Bunların yanı sıra otoriter söylemi aşıp da bir türlü hayata geçirilemeyen demokratik haklar bir başka kısıtlamadır, İşte böylesi güç ilişkileri içinde yer alan ve bastırılmış bir editoryal bağımsızlıkla medyanın özgürce bir siyasi senaryo kuramayacağı kanaatindeyiz.
Dıi dinamik etkisi
Şimdi ikinci itiraz noktamıza geçersek: Kamuoyunda medyanın da yönlendiriciliğiyle "yeni oluşum" olarak adlandırılan şimdilik Özkan-Cem öncülüğünde ve Derviş'in de içinde yer alacağı yeni partiyi "sanal" olarak niteleyerek, "toplumsal gerekçesi"nden kuşku duymak bize göre ülke gerçeğinden hayli uzak bir çözümleme.
Ekonominin bu kadar dışa bağımlı hale getirildiği, insan potansiyelinin yanı sıra yer altı ve yer üstü kaynaklarının değerlendiril(e)mediği, tarım sayesinde kendine yetebilen sınırlı ülkelerden biri iken süratle tarımı da bitirecek politikaların oluşturulduğu Türkiye'de siyasetinin de dış dinamiklerin etkisinde kalabileceği göz ardı edilmemelidir.
Dün Kemal Derviş'i kimler gönderdiyse, bugün Yeni Türkiye diye adlandırılan siyasi yapılanmanın kitlelere sunumu noktasında medyanın vitrin düzenlemesi görevinin kaynağını da aynı çevrelerde aramak gerektiğini öne sürüyoruz..
Gereğinden fazla önem atfetmek
Bu durumu gözden kaçırmak Türk medyasına gereğinden fazla önem atfetmek olur ki bu da gerçekliği olmayan bir vehimden öteye geçmez.
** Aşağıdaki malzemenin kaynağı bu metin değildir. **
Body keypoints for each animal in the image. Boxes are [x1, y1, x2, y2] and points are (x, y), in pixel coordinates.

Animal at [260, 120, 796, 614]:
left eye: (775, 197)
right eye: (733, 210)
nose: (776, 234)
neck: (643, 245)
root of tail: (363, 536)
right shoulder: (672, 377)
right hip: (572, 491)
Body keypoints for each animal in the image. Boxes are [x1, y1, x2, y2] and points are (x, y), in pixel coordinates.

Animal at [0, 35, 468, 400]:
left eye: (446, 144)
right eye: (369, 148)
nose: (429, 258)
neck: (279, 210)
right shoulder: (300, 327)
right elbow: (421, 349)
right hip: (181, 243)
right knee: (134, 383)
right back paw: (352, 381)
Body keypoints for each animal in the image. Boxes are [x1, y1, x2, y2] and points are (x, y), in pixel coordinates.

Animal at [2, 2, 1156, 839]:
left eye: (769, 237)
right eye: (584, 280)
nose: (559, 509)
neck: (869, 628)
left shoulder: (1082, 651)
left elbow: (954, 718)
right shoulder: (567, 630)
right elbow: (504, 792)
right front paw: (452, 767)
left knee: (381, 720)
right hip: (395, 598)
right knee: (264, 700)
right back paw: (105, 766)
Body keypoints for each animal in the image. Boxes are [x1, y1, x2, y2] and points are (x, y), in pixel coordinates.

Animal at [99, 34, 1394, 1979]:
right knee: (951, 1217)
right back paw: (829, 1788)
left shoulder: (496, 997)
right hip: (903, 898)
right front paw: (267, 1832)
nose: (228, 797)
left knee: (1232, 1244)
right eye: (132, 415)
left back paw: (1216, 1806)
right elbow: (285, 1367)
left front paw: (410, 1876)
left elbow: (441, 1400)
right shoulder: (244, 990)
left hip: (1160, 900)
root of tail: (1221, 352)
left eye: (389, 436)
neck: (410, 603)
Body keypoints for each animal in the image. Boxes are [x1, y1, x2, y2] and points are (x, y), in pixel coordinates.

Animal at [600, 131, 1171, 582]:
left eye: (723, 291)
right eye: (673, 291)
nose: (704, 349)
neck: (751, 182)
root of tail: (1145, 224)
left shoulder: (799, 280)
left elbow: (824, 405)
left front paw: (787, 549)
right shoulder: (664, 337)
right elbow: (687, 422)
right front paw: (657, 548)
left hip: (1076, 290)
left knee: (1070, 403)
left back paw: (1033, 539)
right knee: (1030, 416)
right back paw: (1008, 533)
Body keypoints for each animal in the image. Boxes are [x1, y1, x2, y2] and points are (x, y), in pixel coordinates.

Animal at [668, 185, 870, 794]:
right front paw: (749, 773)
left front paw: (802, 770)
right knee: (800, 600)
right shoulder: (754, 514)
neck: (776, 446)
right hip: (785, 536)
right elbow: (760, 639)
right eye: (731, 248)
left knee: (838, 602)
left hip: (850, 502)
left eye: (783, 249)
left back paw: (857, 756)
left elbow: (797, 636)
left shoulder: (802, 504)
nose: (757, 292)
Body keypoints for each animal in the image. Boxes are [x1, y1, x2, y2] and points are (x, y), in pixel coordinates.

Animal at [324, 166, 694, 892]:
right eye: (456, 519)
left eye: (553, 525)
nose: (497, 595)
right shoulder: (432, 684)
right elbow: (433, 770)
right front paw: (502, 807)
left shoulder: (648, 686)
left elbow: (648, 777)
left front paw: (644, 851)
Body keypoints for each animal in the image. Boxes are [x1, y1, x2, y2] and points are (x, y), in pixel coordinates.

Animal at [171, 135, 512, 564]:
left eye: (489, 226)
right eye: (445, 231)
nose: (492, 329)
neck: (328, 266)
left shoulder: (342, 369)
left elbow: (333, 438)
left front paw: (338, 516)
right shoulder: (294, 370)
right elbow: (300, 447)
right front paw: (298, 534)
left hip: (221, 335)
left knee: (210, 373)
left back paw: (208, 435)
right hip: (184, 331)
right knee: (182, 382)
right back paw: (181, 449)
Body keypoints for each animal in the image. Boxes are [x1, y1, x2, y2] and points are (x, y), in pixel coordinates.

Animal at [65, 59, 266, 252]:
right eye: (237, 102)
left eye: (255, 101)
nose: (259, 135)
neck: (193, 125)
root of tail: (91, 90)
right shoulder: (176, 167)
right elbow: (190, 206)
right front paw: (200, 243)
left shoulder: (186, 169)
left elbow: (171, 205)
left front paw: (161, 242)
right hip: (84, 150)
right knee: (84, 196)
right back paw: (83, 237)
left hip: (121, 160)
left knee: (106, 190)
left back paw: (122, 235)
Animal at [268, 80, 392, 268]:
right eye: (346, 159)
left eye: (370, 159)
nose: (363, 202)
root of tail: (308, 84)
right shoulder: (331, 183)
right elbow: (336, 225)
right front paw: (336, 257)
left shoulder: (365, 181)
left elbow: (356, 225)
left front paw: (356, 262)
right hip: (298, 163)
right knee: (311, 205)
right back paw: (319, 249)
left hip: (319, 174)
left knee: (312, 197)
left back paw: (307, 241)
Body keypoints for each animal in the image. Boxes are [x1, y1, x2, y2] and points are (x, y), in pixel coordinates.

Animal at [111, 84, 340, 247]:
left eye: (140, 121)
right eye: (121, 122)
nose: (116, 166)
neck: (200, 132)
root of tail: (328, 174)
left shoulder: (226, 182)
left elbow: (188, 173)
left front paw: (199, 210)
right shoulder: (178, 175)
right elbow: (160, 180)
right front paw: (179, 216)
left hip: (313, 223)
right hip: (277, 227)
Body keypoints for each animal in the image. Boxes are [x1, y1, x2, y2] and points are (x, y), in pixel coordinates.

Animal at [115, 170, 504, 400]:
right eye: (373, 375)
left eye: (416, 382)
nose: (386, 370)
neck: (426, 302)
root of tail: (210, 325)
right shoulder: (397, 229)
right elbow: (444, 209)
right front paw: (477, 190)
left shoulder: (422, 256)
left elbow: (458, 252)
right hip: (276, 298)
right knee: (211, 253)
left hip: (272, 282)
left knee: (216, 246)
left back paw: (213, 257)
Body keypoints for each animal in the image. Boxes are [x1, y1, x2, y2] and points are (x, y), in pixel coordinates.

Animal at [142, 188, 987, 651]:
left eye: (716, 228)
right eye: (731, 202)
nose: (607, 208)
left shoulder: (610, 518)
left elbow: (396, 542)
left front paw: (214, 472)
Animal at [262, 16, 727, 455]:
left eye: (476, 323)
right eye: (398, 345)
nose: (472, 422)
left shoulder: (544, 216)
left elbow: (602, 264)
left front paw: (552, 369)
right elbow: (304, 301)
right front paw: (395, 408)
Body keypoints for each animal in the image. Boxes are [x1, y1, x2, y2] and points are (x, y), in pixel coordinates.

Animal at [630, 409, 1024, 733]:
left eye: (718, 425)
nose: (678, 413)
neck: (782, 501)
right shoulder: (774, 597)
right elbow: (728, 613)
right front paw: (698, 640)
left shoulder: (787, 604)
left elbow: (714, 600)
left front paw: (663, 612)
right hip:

Kaldı ki, mevcut sistemin isterlerinin oluşturulması ve idamesi noktasında Türkiye üzerinde birebir belirleyici olan Amerika Birleşik Devletleri ve Avrupa Birliği yine rejimin kendisinin var ettiği medyanın üstünde de doğrudan etkili olacağı göz ardı edilmemelidir.
Bu noktada Başbakanın ve Devlet Bahçeli'nin ısrarla dillendirdikleri, biri dışarıdan düğmeye bastı sözü de çok manidardır.
Geçmişte de U2 olayından dolayı neler yaşadığını bildiğimiz Ecevit'in bugün de aynı durumla karşı karşıya bırakıldıklarını ima eden onlarca açıklaması varken, medyaya yine yazarın tabiriyle sanal bir gerçeklik yüklemek olur.
O kadar güçlü olsa
Medya öne sürüldüğü kadar güçlü olsa hâkim medyanın Tayyip Erdoğan'ı yıpratma amaçlı haber ve yorumları işe yarar, kamuoyu yoklamalarında Adalet ve kalkınma Partisi'nde süratli bir düşüşün olması gerekirdi.
Aynı şekilde İsmail Cem Cumhurbaşkanlığı köşkünde ikamet ediyor olurdu, çünkü; Ecevit'le Demirel'in 5+5 formülüne meclisten onay çıkmayınca medya Cem lehine kamuoyu oluşturmaya çalışmış ancak başarılı olamamıştı. (İC/NM)
* Gürkan, Nilgün. "Gazetecilerin Kültürel Geleneği Farklı Mı?", Kültür ve İletişim, 3-5 Mayıs 2000 1. Ulusal İletişim Sempozyumu Bildirileri.
* İnal, Ayşe. "Medya, Dil ve İktidar Sorunu", İletişim, Yaz 99/3, 1999.
* Sönmez, Mustafa. "Türk Medya Sektöründe Yoğunlaşma ve Sonuçları", Birikim, Sayı:92, 1996.